Apple ne montrerait frileux à l'idée de produire des séries un peu trop audacieuses, notamment en terme de scènes érotiques ou violentes. Une stratégie sans risque pour l'entreprise, mais embêtante pour les spectateurs.

Apple ne veut pas que l’on renifle de la cocaïne dans ses séries originales. C’est ce qu’a mis en avant une enquête du Wall Street Journal du 22 septembre 2018. Cet exemple montre combien la marque à la pomme a du mal à se positionner en tant que nouveau producteur et diffuseur de séries et films exclusifs sur le marché, en plein essor, de la vidéo en ligne.

Voilà plus d’un an qu’Apple a annoncé l’arrivée de son propre servie de SVOD (vidéo à la demande par abonnement) pour venir concurrencer les plateformes installées comme Netflix ou Amazon Prime Video. Mais à part une promesse d’un milliard de dollars d’investissements, le projet tarde à se concrétiser.

Capture d’écran de la vidéo de présentation du Keynote Apple 2018 // Source : YouTube/Apple

Vers des séries plus lisses

Apple a l’avantage d’avoir beaucoup de liquidités à investir, mais il lui reste un point à régler, et pas des moindres : trouver la ligne éditoriale de sa future plateforme. Selon l’enquête du WSJ, la firme de Tim Cook n’aurait pas du tout envie de produire des séries sulfureuses, qu’elles contiennent des scènes explicites de sexe ou de violence.

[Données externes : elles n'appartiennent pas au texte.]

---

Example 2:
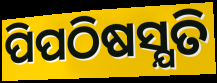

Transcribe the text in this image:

ପିପଠିଷସ୍ଯତି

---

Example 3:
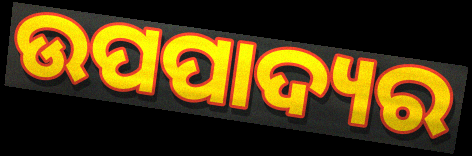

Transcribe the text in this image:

Vital Signs, qui est censée être la toute première production d’Apple semi-autobiographie sur Dr Dre (co-fondateur de Beats), n’aurait ainsi pas du tout plu au DG Tim Cook, car elle serait « trop violente » — on parlerait aussi de retards à cause de tournages à répétitions pour satisfaire Dr Dre. À l’inverse, la série avec Reese Witherspoon et Jennifer Aniston dont Apple a déjà commandé deux saisons aurait quant à elle été repoussée notamment après des divergences d’opinion concernant l’humour du scénario. En somme : il faut que les projets d’Apple soient fédérateurs, surtout pas clivants.

Le futur de la télévision n’est pas très excitant

Le Wall Street Journal rapporte que certains exécutifs d’Apple auraient même surnommé leur futur service de SVOD la « version chère de NBC ». NBC est une chaîne américaine gratuite (appelée network) américaine, qui produit des séries grand public, sans aucune scène susceptible de choquer les téléspectateurs. Un comble pour Apple, qui souhaite lancer un service qui se veut être le futur de la télévision…

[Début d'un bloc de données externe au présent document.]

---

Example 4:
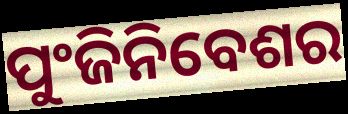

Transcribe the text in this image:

ପୁଂଜିନିବେଶର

Jusqu’ici, les plateformes de SVOD se sont démarquées à leur lancement avec des séries audacieuses, voire déroutantes : la sombre House of Cards (2011-2018) a servi de rampe de lancement à Netflix tandis que Transparent  (2014-2017) a aidé Amazon à faire connaître son service Prime Video, avec ses personnages divers et sa manière de (bien) parler de sujets de société sous-traités.

« Transparent » // Source : Amazon Studios

Apple semble donc partir dans la direction opposée : après avoir refusé des projets sombres comme une série avec Keanu Reeves ou une autre avec Fassbender, la firme préfèrerait miser sur des contenus plus lisses. Contrairement à Netflix, Apple vend autre chose que de la vidéo à la demande : c’est un constructeur de produits hardware, ainsi qu’un fournisseur de musique en streaming. Un bad buzz pourrait avoir un effet dommageable sur l’image de la marque, qui veut avant-tout être vue comme une référence dans le haut de gamme.

Des contenus vidéo sur Apple Music ?

On ne sait toujours pas sous quelle forme Apple projette de diffuser ses programmes originaux, mais la firme pourrait choisir de s’adosser à sa plateforme de streaming par abonnement, Apple Music.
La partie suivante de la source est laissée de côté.